Smells like teen spirit

THE ASIAN AGE. | NISHTHA KANAL
Published : Aug 18, 2017, 12:49 am IST
Updated : Aug 18, 2017, 12:49 am IST

Khyati, while in agreement, says that it’s the right time for parents to let their children fall and learn, when they’re teenagers.

Idris Elba with daughter Isan.
 Idris Elba with daughter Isan.

Teenage angst is a trial by fire phase of life that everyone goes through. And, one often tends to relive this phase with their own children going through a phase of growing up, developing their own personality and rebelling at the drop of the hat.

However, being on the other side of the fence is not the easiest, as Luther star Idris Elba seems to have discovered. The actor admitted that his 15-year-old daughter Isan gives him a ‘hard time’. Idris claimed that he’s close to ‘Issy’ but since she’s a teenager, they tend to have a difference in opinion at times.

Life coach Chetna Mehrotra says, “Chanakya once said that children, when they reach the age of 14, should be treated as friends. When your teenage child makes mistakes, they are already aware of it. So, there’s no point admonishing them. Teenagers are quite sensitive and need guidance rather than instructions.”

The chasm of ‘generation gap’ and trouble dealing with increasingly independent young adults seems to be worse in Asian countries like India and China, explains life coach Khyati Birla. “In these countries, parents have a lot of expectations from their children with respect to their behaviour and performance in different aspects of life. Everything is strict, and measured or controlled. There’s hardly any space for the child to develop himself individually. The popular term for this is called helicopter parenting.”

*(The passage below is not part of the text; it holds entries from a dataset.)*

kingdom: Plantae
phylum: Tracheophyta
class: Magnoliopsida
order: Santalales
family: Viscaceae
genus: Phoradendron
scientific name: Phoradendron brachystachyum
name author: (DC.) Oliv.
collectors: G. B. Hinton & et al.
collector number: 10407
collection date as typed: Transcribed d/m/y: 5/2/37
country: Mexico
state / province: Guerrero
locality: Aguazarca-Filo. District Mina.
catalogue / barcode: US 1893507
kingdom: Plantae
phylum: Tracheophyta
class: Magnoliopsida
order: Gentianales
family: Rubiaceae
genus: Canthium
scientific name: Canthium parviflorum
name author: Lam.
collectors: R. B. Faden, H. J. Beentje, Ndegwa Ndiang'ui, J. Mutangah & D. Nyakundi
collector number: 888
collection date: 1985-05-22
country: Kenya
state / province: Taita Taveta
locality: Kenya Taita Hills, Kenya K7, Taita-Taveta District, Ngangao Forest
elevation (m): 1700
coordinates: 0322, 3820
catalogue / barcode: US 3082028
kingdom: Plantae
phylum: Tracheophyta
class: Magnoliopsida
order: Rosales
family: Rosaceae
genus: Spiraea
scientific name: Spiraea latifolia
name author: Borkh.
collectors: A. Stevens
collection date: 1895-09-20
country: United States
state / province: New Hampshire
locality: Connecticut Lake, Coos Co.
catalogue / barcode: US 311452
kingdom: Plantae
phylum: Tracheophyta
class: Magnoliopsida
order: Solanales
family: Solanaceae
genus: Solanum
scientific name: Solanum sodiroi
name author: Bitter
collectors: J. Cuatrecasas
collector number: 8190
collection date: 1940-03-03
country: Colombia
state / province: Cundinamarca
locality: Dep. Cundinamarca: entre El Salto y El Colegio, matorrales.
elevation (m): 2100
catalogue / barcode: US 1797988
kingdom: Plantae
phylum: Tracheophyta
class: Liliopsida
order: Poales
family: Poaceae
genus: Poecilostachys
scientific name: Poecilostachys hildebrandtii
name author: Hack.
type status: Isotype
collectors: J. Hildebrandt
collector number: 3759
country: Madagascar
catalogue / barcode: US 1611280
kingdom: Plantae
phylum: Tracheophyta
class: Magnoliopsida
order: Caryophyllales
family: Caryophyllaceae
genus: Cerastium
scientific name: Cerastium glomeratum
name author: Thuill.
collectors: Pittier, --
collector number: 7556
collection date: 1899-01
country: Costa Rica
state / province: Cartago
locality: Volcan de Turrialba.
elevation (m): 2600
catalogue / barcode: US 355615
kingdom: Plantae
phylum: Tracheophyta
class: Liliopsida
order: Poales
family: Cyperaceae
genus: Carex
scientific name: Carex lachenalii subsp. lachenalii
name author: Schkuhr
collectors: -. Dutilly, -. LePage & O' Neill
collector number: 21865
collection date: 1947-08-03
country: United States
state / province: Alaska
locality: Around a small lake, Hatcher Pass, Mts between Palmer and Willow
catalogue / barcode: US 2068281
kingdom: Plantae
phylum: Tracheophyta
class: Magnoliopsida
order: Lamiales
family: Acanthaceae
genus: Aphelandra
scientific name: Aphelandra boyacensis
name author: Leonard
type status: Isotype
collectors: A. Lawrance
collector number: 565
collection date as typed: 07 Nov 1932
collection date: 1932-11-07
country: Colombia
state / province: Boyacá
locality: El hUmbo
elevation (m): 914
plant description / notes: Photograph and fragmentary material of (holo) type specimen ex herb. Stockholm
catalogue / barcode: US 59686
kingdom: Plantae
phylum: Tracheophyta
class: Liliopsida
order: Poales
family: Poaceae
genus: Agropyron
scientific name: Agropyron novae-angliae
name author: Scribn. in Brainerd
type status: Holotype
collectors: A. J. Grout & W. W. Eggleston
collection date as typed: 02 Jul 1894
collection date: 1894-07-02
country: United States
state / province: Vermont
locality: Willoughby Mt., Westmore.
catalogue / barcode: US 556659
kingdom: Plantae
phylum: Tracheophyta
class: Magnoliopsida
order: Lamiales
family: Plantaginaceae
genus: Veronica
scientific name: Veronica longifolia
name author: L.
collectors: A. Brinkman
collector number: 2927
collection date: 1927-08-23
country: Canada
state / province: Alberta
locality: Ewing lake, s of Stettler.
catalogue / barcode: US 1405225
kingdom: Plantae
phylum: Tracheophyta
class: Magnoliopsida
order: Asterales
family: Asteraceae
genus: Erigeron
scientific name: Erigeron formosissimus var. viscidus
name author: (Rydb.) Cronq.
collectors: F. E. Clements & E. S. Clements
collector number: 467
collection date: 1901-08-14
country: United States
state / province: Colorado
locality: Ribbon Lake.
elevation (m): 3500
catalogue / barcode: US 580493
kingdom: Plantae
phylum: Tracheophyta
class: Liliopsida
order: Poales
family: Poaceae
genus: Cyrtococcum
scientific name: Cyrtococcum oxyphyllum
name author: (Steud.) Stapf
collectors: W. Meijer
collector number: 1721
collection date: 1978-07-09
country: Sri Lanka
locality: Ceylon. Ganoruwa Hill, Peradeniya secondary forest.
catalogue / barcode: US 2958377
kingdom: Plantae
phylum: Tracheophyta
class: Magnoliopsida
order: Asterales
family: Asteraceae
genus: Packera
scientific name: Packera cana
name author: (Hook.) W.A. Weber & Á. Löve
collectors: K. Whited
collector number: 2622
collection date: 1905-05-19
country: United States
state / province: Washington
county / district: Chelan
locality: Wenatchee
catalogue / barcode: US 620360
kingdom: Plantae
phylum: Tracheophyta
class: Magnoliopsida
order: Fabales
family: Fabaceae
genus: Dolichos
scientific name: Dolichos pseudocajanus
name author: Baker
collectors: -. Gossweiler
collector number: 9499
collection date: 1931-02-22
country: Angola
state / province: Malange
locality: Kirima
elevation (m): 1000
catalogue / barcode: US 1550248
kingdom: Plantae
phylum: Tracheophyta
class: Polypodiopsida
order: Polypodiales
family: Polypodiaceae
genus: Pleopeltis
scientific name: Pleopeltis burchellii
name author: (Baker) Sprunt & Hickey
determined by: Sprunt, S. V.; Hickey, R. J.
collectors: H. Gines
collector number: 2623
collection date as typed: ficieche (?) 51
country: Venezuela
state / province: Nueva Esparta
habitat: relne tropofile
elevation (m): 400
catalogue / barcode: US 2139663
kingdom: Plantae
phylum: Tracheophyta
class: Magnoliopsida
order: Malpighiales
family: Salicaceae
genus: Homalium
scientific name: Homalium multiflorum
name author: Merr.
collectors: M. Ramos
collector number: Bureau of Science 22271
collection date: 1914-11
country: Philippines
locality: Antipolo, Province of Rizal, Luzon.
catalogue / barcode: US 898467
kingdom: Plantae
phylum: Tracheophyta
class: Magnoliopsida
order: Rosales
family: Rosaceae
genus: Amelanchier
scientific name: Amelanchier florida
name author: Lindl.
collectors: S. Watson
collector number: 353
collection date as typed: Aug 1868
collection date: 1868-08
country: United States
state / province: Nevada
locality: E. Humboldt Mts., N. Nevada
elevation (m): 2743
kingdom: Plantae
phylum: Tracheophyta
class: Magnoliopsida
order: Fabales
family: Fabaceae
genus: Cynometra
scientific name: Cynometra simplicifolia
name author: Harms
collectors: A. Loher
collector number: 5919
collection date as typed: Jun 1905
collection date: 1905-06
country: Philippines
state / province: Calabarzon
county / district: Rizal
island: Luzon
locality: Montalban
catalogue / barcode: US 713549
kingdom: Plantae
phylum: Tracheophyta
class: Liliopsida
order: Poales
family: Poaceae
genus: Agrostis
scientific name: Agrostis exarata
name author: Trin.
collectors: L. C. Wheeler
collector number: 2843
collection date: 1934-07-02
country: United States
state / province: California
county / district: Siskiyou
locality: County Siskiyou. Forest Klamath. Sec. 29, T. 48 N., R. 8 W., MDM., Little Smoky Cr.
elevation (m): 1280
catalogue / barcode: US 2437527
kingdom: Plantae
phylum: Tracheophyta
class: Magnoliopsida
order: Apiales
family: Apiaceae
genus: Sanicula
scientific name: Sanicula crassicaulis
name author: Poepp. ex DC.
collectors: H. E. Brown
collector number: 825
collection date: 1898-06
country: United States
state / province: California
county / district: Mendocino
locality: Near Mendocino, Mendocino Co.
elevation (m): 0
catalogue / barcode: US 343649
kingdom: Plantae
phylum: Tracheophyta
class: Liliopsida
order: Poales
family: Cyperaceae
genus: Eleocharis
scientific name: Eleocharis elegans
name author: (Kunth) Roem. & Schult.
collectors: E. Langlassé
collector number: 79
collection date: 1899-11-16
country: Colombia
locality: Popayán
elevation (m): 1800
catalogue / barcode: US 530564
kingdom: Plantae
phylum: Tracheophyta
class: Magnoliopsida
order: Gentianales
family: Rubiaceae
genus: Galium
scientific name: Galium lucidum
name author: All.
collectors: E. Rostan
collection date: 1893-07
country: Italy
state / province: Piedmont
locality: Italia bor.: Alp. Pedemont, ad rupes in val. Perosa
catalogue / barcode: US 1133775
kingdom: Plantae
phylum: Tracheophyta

Chetna says that since these parents have once been teenagers too, and know what it’s like, it’s natural for them to want to shield their children from the effects of the age. “Parents spend so many years rearing their kids, trying to protect them, holding their hand at every step, that they don’t believe that their child is growing up and will soon ask for more personal space, with regards to decision making,” she adds. “Give them enough independence and do not needle them over mundane things such as funky hair cut or sharp hair colours.”

Khyati, while in agreement, says that it’s the right time for parents to let their children fall and learn, when they’re teenagers. She says, “Mistakes need to be made in a controlled environment. What happens generally is that a friction happens when the child is developing a personality of his own. They’re developing very concrete likes and dislikes and there are things they may not agree to. It could be right or wrong, but this is the age to make mistakes. If you don’t allow the child to make mistakes then, making them as an adult will have far more disastrous consequences.”

She goes on to say that it’s best if parents prepare their child — and themselves — for the coming changes from the very beginning. “By the time the child is a teenager, there have already been future expectations set for them by their parents,” says Khyati. “The idea that the child can’t argue back, that’s just how the parents have grown up and how they expect the child to be is not psychologically sound for the child. The child’s not going to ethically grow up to be emotionally intelligent. I always ask the parent to let go of their need to be correct in cases of clashes. The world is changing so fast now, that your child may completely be valid in their view. Give their point of view a shot.”